Pour finir, Elisée Reclus et son « Histoire d’un Ruisseau »

Texte particulièrement riche, à la dimension écologique avant l’heure. Dans ce livre, initialement destiné à la jeunesse, publié en 1869, Elisée Reclus, grand géographe humaniste et anarchiste, mêle visée éducative, vulgarisation scientifique et réflexion morale et politique.

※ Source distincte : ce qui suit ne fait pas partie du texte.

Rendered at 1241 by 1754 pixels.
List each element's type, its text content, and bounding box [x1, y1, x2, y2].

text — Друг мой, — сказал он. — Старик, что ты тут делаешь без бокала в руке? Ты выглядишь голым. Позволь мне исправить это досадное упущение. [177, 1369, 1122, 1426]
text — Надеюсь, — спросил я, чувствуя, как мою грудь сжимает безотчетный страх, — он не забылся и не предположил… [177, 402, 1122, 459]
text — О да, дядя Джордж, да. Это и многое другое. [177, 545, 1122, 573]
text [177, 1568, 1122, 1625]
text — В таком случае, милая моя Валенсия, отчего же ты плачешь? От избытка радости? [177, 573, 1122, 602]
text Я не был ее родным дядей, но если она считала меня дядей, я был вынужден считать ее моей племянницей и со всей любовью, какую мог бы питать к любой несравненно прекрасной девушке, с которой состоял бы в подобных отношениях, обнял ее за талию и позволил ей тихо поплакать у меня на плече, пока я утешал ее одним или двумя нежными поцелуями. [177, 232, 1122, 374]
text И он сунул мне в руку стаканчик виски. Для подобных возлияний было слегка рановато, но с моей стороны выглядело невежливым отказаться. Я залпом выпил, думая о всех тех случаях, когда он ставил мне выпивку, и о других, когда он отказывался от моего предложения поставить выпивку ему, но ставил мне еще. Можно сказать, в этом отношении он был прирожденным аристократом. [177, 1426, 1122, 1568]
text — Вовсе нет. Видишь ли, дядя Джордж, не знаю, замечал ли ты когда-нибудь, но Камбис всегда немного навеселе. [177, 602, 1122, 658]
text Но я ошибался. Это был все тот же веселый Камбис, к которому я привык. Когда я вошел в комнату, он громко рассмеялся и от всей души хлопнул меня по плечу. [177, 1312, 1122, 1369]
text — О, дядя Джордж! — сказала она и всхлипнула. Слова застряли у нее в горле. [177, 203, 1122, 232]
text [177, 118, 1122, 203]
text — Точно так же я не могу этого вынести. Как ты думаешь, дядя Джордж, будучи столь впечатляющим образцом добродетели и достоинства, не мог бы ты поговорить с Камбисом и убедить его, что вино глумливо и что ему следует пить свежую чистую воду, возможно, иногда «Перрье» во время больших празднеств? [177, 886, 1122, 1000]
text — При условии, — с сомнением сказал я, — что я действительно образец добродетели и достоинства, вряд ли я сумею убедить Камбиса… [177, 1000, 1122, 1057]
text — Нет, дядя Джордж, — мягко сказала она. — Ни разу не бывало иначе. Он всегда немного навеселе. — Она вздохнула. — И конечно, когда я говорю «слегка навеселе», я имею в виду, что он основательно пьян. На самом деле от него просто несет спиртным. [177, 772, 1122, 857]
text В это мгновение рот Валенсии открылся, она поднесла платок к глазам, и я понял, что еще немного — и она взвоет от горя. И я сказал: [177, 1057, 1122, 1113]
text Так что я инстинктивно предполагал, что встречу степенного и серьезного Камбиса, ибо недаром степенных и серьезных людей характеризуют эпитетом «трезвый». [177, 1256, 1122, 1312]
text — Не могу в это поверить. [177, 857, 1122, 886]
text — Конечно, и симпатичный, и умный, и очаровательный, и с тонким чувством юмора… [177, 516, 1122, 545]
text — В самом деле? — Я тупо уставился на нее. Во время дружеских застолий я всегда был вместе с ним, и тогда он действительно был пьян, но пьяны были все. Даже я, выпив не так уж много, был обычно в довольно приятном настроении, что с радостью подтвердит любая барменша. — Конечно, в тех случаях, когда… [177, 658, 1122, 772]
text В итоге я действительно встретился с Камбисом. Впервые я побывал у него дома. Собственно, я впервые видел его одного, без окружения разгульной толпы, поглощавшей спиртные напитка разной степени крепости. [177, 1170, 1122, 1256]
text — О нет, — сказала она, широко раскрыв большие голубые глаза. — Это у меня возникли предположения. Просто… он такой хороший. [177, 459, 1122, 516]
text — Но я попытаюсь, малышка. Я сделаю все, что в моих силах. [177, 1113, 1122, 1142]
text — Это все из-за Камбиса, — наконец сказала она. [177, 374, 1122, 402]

Dans le dernier chapitre intitulé « Le cycle des eaux », il mène un parallèle audacieux entre le cycle de l’eau, la vie humaine, la société et le devenir de l’humanité… chapitre qu’il faudrait lire en entier.

→ p 205 dernier paragraphe seulement « Chaque génération qui périt »

formulée en 1869, grande utopie, plus d’un siècle et demi après dont on ne s’est guère rapproché…

Bibliographie :

  • En remontant les ruisseaux, Jean Rodier, L’Escampette Éditions, 2010

  • La caresse de l’onde – Petites réflexions sur le voyage en canoë et la liberté de naviguer, Patrice de Ravel, Éditions Transboréal, collection « Petite philosophie du voyage », 2018

  • Rivières bretonnes, François Ménez, Éditions Calligrammes, 1990

  • « Aux jardins enchantés de Cornouaille » dans Promenades en Cornouaille, François Ménez, Éditions Calligrammes, 1985

  • « Genèse » dans Œuvre poétique, Xavier Grall, Éditions Rougerie, 2011

  • Quatre poires – Peder berenn, Anjela Duval, Coop Breizh, 2021

  • Histoire d’un ruisseau, Elisée Reclus, Actes Sud, 1995.